#1 NATIONAL BESTSELLER
“The last book in Eden Robinson’s lauded Trickster Trilogy is everything at once, in a good way. It’s a page-turner dense with history and lore: gruesome…then suddenly hilarious.” —Toronto Star
A deeply satisfying, explosive, surprising and satisfying resolution to the trilogy by one of Canada’s most gifted and beloved storytellers.
All Jared Martin had ever wanted was to be normal, which was already hard enough when he had to cope with Maggie, his hard-partying, gun-toting, literal witch of a mother, Indigenous teen life and his own addictions. When he wakes up naked, dangerously dehydrated and confused in the basement of his mom’s old house in Kitimat, some of the people he loves just think he fell off the wagon after a tough year of sobriety. The truth for Jared is so much worse.
He finally knows for sure that he is the only one of his bio dad Wee’git’s 535 children who is a Trickster too, a shapeshifter with a free pass to other dimensions. While his ex is happy he’s a magical being, everyone else is upset or in mortal danger because he has accidentally unleashed dark forces—the scariest of which is his Aunt Georgina, a maniacal ogress hungry for his power, who has sent her posse of flesh-eating coy-wolves to track him down.

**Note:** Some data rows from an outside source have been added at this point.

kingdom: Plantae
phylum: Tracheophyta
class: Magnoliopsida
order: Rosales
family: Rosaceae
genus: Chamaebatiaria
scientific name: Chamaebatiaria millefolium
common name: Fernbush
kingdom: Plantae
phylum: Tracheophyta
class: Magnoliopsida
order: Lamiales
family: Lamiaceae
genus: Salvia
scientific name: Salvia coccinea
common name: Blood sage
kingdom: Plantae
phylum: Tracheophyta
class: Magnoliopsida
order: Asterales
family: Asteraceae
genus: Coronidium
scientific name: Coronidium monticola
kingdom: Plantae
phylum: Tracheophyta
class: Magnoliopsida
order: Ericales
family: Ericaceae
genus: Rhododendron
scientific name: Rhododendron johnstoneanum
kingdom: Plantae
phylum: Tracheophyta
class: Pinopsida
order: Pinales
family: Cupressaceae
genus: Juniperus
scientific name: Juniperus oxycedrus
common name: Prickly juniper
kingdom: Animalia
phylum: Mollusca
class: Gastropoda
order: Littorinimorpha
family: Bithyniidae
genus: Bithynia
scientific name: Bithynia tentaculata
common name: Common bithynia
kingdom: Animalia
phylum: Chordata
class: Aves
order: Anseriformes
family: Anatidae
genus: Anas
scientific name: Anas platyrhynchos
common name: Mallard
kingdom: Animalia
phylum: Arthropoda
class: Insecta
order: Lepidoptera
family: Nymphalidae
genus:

Soon Jared is at the centre of an all-out war—a horrifying place to be for the universe’s sweetest Trickster, whose first instinct is not mischief and mind games but to make the world a kinder, safer, place.
Story Locale: Vancouver, BC; Kitimat, BC
Haisla/Heiltsuk novelist EDEN ROBINSON is the author of a collection of novellas called Traplines, which won the Winifred Holtby Prize in the UK. Her next novels were Monkey Beach and Blood Sports. Monkey Beach won the Ethel Wilson Fiction Prize and was a finalist for the Scotiabank Giller Prize and the Governor General’s Award for Fiction. The first book in the Trickster Trilogy, Son of a Trickster, became a finalist for the Scotiabank Giller Prize and Canada Reads. Trickster Drift, the second book in the trilogy, won the Ethel Wilson Fiction Prize. In 2017, Eden was awarded the Writers’ Trust Fellowship. She lives in Kitamaat Village, BC.